PASSAGE PROVIDED
------------------------------------------------
Although shared experiential knowledge combined with personal experiential knowledge is valued high among the officers, one type of knowledge seems to be valued higher. Experiential knowledge from senior officers with several years on the job is often seen as the most desirable knowledge and overrides other types of knowledge. All officers express that knowledge from more senior colleagues reflecting their experience impacts how they navigate making decisions when they do not know how to solve a situation. One officer states: “You rely on an older colleague” (Male, 42 years old, Patrol, 9 years of experience). Knowledge and experience from senior colleagues are perceived by officers as important throughout different stages of their careers as officers. However, senior colleagues’ experiences and knowledge are essential when navigating decisions as a new officer.
You learn from the people who have worked longer. That is how it works most smoothly. When you see positive things from someone who has worked for a while, you take it with you and try to do the same. Although no situation you face is the same, one tries for example, it can be that a person (senior colleague) usually tells a special joke in a situation, and it works, then I also tell that joke. There are such little things and bigger things. How to handle security in certain situations and so on... Female, 34 years old, Patrol, 4 years of experience.
------------------------------------------------
RECORD EXTRACTS

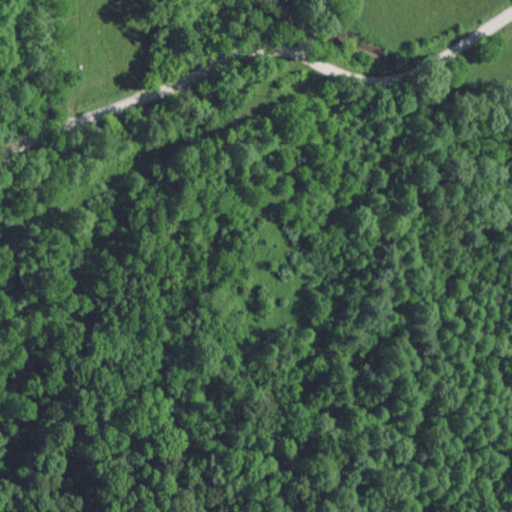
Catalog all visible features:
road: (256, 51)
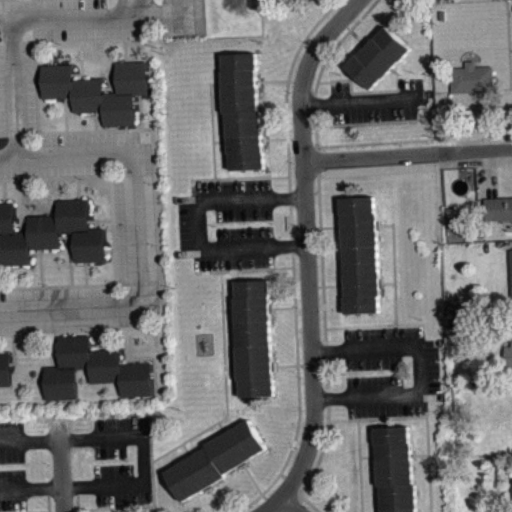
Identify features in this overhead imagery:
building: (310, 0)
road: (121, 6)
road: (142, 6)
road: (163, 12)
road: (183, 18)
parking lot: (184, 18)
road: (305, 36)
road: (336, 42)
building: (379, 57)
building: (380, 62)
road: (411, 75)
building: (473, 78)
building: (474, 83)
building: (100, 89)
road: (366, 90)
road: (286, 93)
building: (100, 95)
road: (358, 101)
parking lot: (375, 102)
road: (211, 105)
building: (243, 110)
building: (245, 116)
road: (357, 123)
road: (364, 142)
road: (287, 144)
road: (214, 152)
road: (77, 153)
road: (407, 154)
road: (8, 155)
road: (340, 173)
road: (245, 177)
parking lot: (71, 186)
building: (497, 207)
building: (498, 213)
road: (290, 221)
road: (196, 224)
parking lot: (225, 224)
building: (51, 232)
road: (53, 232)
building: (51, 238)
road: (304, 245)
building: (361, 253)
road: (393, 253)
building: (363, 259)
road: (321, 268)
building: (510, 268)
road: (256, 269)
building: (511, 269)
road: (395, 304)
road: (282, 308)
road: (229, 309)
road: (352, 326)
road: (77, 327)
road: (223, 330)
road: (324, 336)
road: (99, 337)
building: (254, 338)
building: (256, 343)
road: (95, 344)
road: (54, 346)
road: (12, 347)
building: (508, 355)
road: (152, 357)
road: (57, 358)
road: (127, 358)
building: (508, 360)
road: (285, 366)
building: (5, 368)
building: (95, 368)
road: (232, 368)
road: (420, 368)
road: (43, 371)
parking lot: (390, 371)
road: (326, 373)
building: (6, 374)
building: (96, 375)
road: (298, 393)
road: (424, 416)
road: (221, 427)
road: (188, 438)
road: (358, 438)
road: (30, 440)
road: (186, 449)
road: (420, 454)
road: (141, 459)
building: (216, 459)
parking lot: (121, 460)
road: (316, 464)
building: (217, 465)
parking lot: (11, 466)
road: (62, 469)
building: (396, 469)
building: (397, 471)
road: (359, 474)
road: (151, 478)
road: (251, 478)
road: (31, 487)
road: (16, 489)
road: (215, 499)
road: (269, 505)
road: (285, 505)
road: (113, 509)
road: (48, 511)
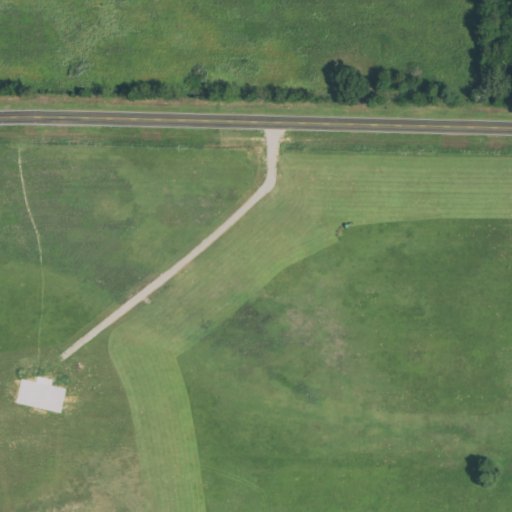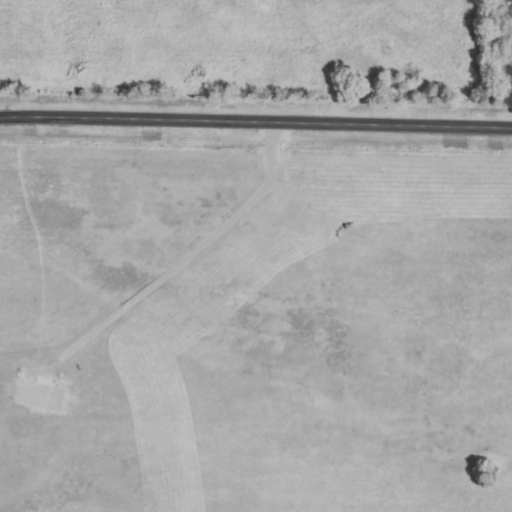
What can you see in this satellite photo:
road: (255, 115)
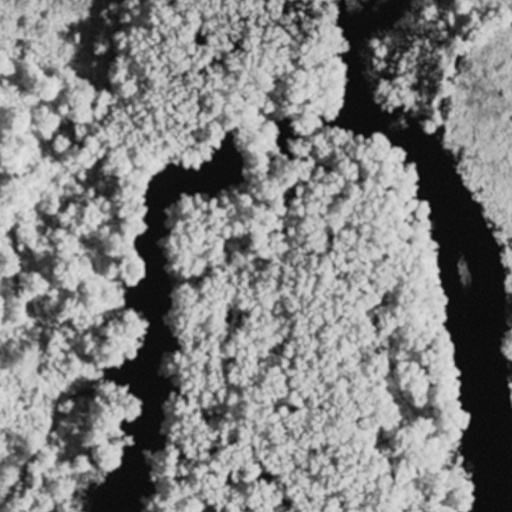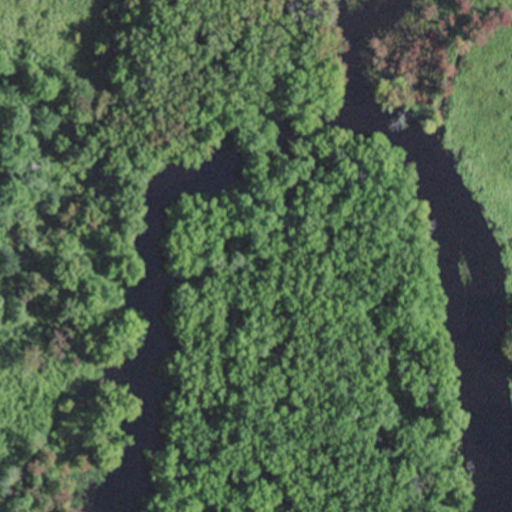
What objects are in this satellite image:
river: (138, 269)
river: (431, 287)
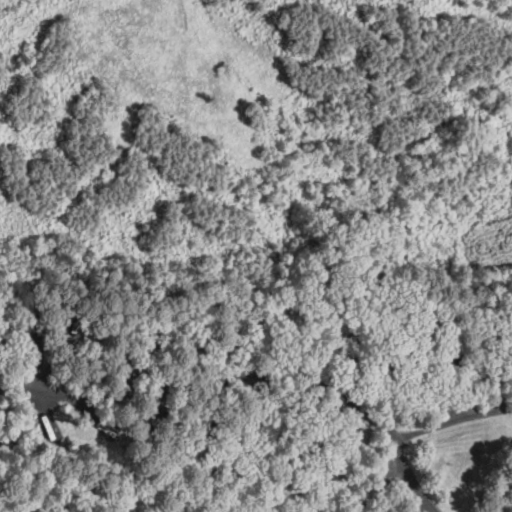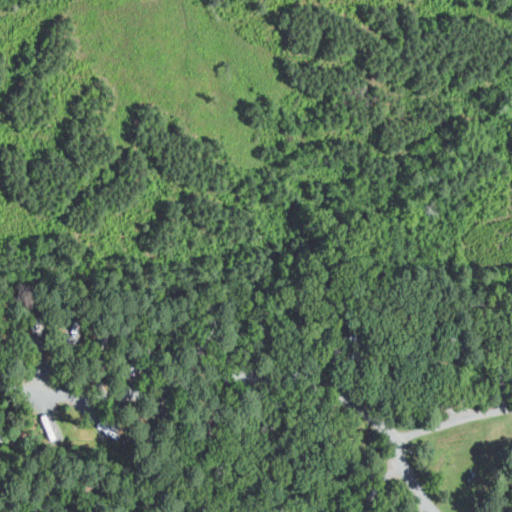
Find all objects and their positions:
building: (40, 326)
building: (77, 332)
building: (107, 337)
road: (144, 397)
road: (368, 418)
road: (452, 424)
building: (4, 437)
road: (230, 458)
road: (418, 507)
------------------------------------------------
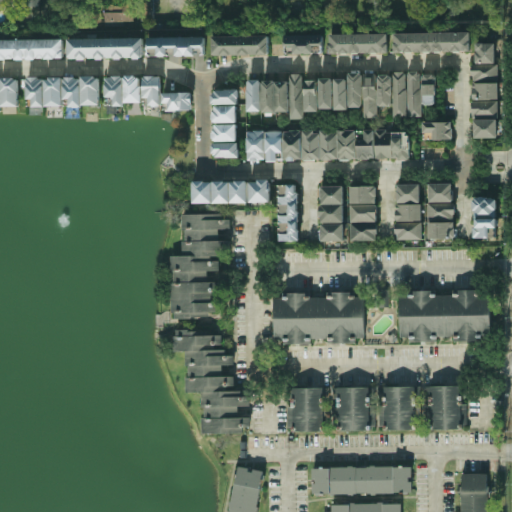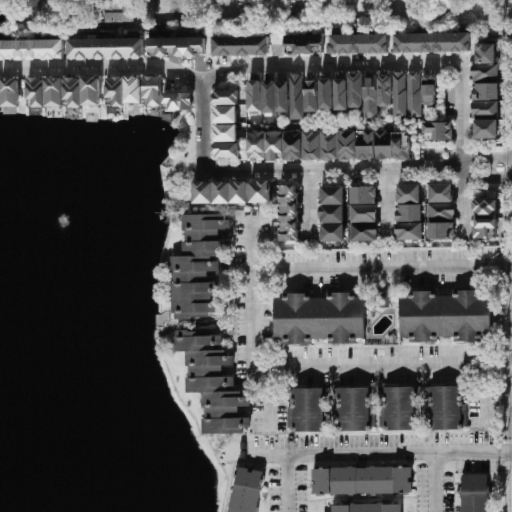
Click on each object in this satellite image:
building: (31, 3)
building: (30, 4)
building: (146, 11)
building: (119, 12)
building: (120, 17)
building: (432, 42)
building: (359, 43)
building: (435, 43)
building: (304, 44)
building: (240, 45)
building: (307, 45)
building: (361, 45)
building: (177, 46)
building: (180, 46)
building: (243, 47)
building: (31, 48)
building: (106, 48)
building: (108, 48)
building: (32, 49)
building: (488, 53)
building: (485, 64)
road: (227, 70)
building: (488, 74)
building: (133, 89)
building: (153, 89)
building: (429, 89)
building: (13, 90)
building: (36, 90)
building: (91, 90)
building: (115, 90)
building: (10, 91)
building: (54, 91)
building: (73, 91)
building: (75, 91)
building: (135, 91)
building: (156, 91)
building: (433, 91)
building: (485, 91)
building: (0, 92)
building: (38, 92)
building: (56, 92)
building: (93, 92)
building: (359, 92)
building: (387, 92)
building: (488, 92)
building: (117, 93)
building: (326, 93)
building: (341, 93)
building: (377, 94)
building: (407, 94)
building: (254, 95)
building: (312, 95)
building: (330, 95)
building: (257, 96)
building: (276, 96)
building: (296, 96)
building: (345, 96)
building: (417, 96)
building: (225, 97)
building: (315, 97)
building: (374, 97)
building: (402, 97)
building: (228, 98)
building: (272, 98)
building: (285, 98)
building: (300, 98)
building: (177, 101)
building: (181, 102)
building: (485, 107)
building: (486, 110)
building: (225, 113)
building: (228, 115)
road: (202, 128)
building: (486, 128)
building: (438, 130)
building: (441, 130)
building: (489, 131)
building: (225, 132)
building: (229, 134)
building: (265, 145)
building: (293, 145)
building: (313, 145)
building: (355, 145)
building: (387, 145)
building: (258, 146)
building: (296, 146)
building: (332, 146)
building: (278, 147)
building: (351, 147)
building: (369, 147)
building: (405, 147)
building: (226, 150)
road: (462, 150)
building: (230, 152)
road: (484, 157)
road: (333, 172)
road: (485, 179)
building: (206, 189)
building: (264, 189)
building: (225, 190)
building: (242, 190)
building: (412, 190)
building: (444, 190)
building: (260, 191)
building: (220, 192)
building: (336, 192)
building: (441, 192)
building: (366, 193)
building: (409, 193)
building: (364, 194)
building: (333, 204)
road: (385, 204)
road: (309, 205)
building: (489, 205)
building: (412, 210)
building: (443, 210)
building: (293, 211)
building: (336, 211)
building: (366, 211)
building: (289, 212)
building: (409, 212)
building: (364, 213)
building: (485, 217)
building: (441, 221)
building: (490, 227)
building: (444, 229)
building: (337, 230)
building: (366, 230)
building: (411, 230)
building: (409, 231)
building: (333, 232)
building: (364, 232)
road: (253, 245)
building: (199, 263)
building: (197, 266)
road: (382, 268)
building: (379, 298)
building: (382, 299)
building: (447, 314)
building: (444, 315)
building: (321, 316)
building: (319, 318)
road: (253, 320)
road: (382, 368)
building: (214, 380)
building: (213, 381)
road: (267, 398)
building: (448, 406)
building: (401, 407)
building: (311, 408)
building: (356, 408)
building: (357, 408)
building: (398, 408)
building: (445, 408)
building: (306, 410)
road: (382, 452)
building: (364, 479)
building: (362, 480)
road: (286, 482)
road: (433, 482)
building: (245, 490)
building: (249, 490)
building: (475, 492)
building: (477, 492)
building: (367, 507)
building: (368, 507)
------------------------------------------------
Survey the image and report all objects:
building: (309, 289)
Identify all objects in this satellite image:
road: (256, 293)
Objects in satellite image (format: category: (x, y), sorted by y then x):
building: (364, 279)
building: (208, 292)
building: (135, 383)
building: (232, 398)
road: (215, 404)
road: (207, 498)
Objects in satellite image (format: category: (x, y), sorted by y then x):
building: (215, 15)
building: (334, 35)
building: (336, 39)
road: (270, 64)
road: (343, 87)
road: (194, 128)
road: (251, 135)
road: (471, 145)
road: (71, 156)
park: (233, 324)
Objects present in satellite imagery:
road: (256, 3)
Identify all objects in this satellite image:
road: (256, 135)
------------------------------------------------
YOUR TASKS
**1.** Could you repeat the passage on police officers' experiential knowledge word for word, from "Although shared experiential" up to and including "a new officer."?
**2.** Could you carry the passage on police officers' experiential knowledge forward with the next part, picking up right after its final line?
The entries come from a separate source.

EXERCISE RESULTS
**1.**
Although shared experiential knowledge combined with personal experiential knowledge is valued high among the officers, one type of knowledge seems to be valued higher. Experiential knowledge from senior officers with several years on the job is often seen as the most desirable knowledge and overrides other types of knowledge. All officers express that knowledge from more senior colleagues reflecting their experience impacts how they navigate making decisions when they do not know how to solve a situation. One officer states: “You rely on an older colleague” (Male, 42 years old, Patrol, 9 years of experience). Knowledge and experience from senior colleagues are perceived by officers as important throughout different stages of their careers as officers. However, senior colleagues’ experiences and knowledge are essential when navigating decisions as a new officer.

**2.**
There are several aspects of senior colleagues’ experience that other officers can utilize. For example, jokes or jargon may be used to light up the officers’ interactions. Officers also explain that it is not only the seniority of knowledge that impacts how they make decisions. They note that the law is essential when navigating occupational decisions.
Some work tasks were (learned) through officers through practical exercises. There is much focus on legal support and paragraphs, but you must know what (goals) you are working towards. You learn by hand from other colleagues. Female, 38 years old, Investigator, 8 years of experience.
However, as seen in previous empirical work (Eliasson, 2020), officers differ between theoretical and practical knowledge and value practical knowledge based on experience higher than theoretical knowledge. Almost all Swedish officers highlighted that experience impacted their decisions, but only a few officers expressed that the law affected their decisions. One officer stated: “Through older colleagues … mostly. One had to be legally clear on what I had to do and not. The practicalities I got from older colleagues showing me” (Male, 42 Years old, Patrol, 17 years of experience). Although both “sources” of knowledge may impact decision-making, Swedish officers frequently discuss experience as more essential than the law in policing.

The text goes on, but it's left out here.